### GOAL OF THE EXERCISE
Filter the entries and keep only the lines where the string "below" appears.

### PROVIDED DATA
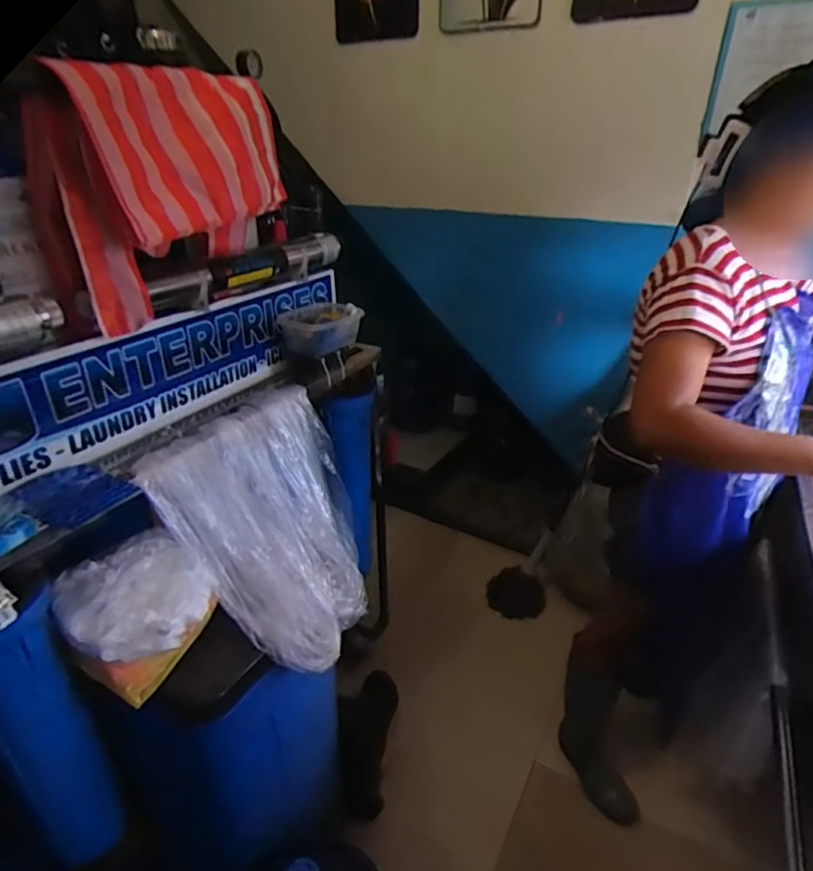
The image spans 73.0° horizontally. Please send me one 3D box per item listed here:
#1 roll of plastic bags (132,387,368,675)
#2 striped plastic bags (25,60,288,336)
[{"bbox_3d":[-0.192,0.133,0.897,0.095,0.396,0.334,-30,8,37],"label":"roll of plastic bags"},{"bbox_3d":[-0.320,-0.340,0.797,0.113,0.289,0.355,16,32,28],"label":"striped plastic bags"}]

==

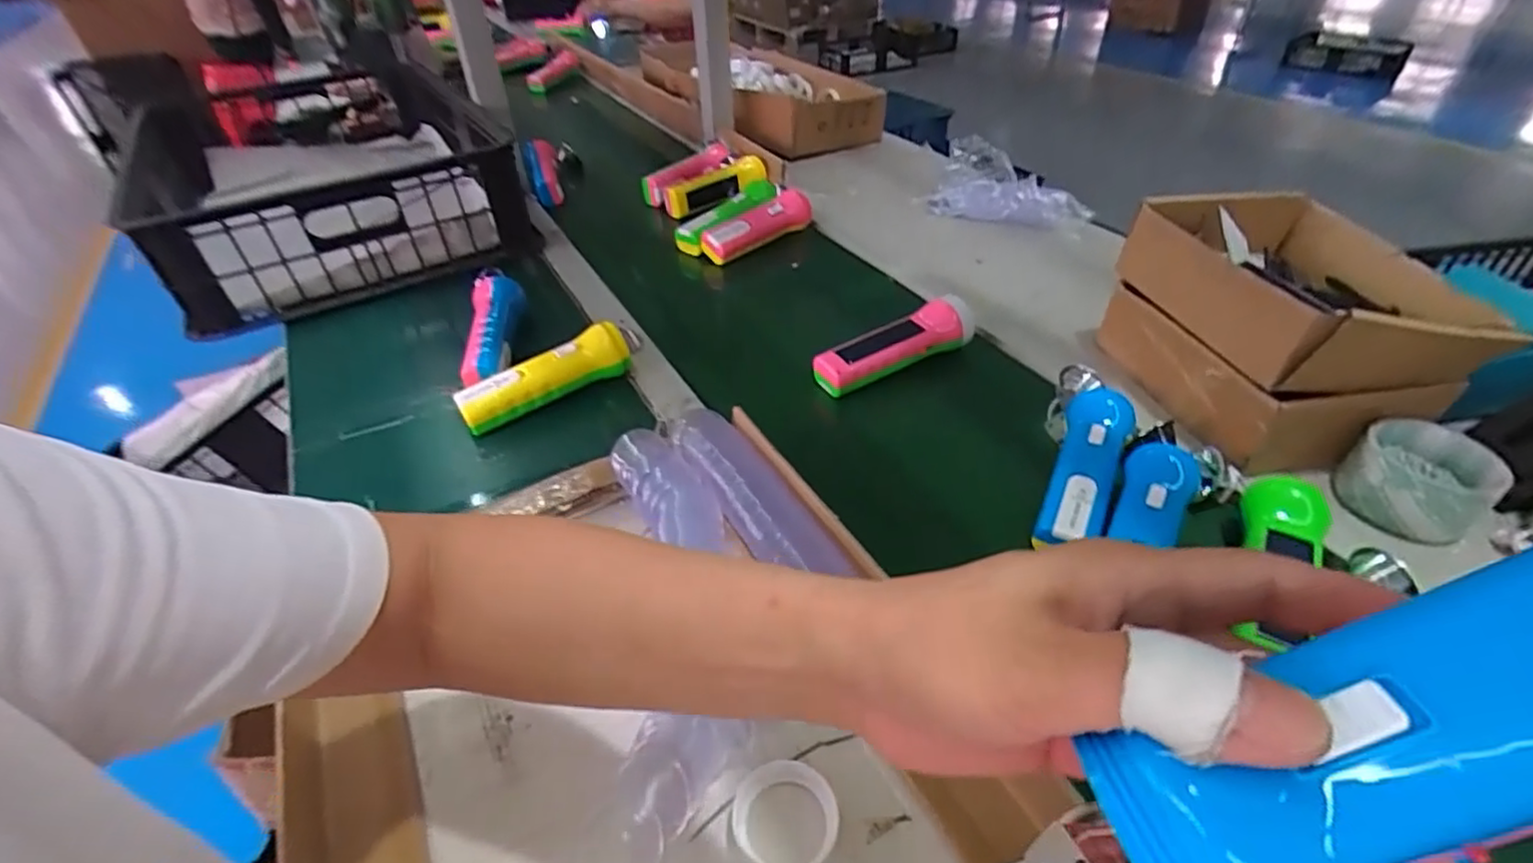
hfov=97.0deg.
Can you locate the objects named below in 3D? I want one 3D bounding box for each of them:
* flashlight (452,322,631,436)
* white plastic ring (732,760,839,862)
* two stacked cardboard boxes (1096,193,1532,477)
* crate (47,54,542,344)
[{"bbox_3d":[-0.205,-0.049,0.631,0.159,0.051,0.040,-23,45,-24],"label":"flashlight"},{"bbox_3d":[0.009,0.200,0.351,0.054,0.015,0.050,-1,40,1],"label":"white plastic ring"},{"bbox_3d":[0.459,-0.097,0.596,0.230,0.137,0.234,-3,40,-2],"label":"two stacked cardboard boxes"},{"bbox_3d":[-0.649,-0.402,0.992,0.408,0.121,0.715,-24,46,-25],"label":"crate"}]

---

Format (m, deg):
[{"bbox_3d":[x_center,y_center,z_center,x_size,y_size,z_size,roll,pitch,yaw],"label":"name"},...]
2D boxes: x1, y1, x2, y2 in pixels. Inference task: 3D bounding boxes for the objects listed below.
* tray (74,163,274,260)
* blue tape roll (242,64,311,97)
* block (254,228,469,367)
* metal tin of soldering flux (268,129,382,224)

### EXERCISE SOLUTION
Can you locate the objects named below in 3D? I want one 3D bounding box for each of them:
2D boxes: x1, y1, x2, y2 in pixels. Inference task: 3D bounding boxes for the objects listed below.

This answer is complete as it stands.